Immanuel Kant (1724—1804)

Immanuel Kant nimmt im Buch eine eigentümliche Doppelstellung ein: Einerseits wird seine Zweckformel des kategorischen Imperativs als eine der klarsten Formulierungen der Menschenwürde gewürdigt; andererseits wird seine Begründung dieser Würde — im Sittengesetz statt im Sein der Person — als unzureichend kritisiert.

Schlüsselbeitrag

Kants Grundlegung zur Metaphysik der Sitten (1785) enthält die berühmte Formulierung: “Handle so, daß du die Menschheit, sowohl in deiner Person als in der Person eines jeden anderen, jederzeit zugleich als Zweck, niemals bloß als Mittel brauchst.” Diese Zweckformel stimmt inhaltlich mit der personalistischen Norm überein, die das Buch vertritt: Die Person darf nie bloßes Mittel sein, sondern verdient Bejahung um ihrer selbst willen (vgl.

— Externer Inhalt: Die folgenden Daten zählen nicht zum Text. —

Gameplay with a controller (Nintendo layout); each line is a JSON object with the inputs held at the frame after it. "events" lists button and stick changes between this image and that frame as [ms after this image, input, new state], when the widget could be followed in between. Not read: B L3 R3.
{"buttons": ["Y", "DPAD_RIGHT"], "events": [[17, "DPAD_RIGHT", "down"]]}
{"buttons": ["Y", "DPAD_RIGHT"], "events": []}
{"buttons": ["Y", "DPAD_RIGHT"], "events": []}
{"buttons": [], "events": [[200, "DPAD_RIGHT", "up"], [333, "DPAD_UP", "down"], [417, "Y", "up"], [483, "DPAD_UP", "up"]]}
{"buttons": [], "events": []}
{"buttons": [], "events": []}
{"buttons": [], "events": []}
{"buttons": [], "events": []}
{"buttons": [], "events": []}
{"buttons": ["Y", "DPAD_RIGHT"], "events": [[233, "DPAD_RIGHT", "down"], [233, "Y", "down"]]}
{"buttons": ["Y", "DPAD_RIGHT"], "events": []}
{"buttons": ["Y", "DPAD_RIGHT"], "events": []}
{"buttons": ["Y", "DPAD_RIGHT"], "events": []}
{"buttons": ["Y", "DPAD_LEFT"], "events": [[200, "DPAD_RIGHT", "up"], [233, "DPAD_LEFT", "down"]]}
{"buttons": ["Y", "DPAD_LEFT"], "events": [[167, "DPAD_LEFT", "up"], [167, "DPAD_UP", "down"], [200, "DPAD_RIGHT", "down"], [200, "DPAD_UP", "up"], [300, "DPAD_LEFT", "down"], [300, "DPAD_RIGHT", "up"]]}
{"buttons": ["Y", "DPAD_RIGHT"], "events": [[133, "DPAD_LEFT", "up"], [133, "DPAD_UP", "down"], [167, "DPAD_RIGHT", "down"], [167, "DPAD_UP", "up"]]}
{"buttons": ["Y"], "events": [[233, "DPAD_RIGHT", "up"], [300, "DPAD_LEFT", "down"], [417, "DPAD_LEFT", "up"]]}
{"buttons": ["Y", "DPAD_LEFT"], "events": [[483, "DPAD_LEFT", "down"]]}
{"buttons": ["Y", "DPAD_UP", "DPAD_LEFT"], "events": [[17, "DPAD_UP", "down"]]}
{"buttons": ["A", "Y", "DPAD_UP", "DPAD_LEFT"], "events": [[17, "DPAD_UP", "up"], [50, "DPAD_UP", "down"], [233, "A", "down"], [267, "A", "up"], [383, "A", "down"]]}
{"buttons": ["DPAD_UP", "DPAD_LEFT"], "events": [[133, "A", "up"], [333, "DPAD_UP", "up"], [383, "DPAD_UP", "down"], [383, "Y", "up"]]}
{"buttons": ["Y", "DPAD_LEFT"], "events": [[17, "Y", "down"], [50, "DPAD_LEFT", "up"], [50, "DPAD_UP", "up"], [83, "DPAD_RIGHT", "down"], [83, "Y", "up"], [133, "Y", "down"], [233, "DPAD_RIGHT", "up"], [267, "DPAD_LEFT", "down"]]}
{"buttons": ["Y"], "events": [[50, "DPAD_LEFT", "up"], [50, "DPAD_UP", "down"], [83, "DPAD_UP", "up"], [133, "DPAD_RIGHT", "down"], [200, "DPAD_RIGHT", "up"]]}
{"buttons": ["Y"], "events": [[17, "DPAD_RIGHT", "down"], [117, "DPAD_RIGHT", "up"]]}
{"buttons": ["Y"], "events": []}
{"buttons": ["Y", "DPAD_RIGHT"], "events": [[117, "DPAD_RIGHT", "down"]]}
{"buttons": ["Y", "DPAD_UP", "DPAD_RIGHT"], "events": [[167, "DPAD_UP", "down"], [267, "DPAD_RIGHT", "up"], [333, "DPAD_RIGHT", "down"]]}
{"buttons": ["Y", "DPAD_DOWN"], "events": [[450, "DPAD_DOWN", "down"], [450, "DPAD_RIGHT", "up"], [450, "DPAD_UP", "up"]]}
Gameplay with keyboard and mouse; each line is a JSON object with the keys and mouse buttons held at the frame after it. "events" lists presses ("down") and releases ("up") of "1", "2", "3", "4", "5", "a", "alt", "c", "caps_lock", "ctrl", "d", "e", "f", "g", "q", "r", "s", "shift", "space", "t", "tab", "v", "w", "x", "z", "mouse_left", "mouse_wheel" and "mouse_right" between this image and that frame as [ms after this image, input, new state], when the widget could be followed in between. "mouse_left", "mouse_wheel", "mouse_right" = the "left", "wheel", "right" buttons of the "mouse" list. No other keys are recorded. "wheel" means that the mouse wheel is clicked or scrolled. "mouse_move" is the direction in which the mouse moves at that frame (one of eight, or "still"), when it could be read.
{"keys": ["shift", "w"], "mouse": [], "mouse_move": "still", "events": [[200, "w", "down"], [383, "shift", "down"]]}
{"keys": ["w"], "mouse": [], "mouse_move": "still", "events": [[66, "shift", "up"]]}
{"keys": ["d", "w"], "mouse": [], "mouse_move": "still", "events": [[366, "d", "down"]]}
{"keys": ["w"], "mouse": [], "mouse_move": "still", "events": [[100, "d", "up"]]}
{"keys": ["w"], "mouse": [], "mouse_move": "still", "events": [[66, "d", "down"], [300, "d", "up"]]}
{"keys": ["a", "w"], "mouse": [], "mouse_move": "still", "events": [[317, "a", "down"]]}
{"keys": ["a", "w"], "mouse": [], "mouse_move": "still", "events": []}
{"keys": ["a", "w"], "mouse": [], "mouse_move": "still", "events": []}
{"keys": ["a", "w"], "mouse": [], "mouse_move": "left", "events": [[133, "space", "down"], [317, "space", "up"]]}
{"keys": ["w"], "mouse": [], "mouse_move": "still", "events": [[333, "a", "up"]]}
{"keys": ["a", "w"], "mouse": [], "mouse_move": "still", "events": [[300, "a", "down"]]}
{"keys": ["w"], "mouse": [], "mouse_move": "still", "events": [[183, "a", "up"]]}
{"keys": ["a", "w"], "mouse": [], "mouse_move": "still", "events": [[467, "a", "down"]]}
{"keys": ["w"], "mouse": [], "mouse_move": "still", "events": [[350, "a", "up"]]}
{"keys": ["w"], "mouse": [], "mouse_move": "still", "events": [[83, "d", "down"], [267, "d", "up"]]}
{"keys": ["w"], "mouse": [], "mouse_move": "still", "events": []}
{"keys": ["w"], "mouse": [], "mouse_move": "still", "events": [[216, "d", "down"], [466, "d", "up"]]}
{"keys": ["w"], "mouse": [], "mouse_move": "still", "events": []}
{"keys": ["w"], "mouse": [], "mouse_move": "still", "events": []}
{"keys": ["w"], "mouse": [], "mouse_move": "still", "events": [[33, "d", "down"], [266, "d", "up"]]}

Bexten 2017, S. 146—150).

Zentrale Ideen im Buch

Übereinstimmung: Würde und Zweckformel

Das Buch erkennt an, dass Kant einen wesentlichen Sachverhalt erfasst hat: Der Mensch besitzt eine unbedingte Würde, die ihn über alle Dinge erhebt. Darin trifft sich Kant mit der thomistisch-personalistischen Tradition, die das Buch verteidigt. Wojtylas personalistische Norm — persona est affirmanda propter se ipsam — entspricht inhaltlich dem, was auch Kant forderte (vgl. Bexten 2017, S. 146).

Kritik: Pflicht statt Sein

Der entscheidende Unterschied betrifft die Begründung. Für Kant gründet die Achtung vor dem Menschen im allgemeinen Sittengesetz, in einer Pflicht. Die personalistische Norm dagegen gründet im Sein der Person selbst: Weil der Mensch ist, was er ist — ein Jemand mit unverlierbarer Würde —, deshalb gebührt ihm Bejahung und Liebe. Nicht aus Pflicht, sondern als angemessene Antwort auf die Wirklichkeit. Hengstenberg argumentiert in Anknüpfung an Schelers Kantkritik, dass Kants Begriff der Persönlichkeit sich “lediglich auf das allgemeine (autonome) moralische Gesetz, nicht auf eine seinsmäßige (substantielle) Bestimmung der Person” gründe (vgl. Bexten 2017, S. 147).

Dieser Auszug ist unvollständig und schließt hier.